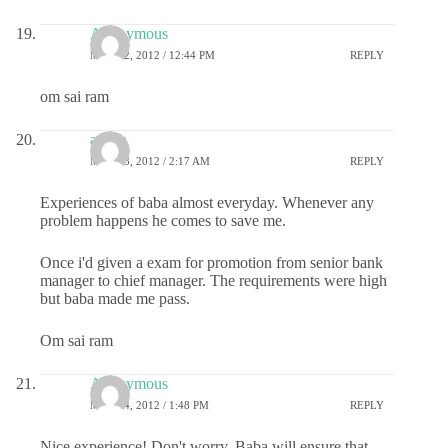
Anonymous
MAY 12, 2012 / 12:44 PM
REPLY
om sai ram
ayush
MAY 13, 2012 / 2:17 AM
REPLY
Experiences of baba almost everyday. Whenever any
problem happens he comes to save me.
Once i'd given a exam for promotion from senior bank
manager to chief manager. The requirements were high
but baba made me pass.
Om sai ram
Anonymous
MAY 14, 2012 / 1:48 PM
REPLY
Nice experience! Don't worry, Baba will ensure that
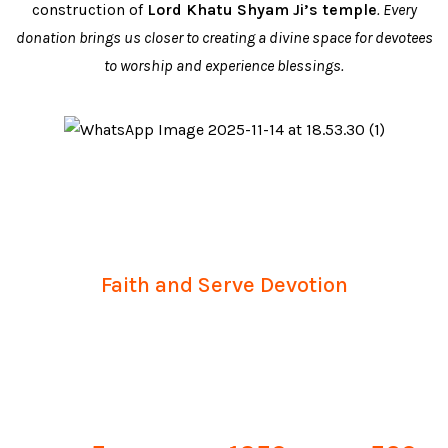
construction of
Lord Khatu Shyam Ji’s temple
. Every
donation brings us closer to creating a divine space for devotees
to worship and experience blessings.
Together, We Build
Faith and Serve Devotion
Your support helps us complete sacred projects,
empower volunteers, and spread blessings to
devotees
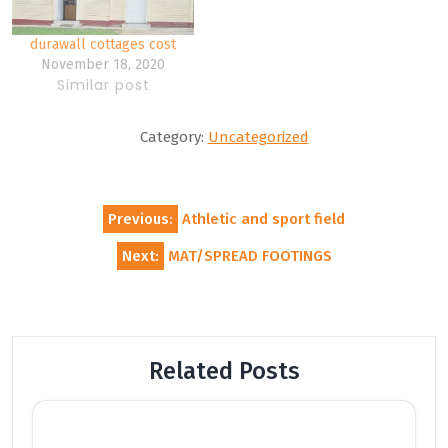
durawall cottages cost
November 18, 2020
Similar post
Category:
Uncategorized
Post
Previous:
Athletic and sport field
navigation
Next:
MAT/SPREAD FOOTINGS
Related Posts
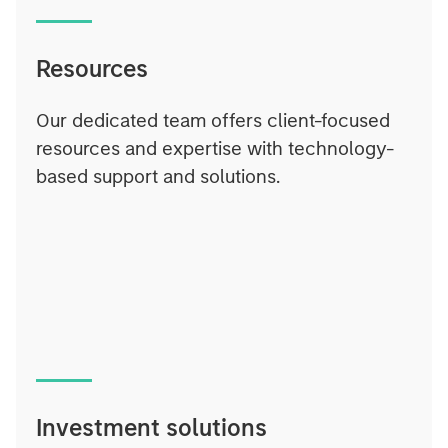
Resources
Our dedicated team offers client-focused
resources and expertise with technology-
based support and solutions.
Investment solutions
☆ ☆ ☆
Only the lines containing the string "blessings" are needed; pull them out of the records.

to worship and experience blessings.
empower volunteers, and spread blessings to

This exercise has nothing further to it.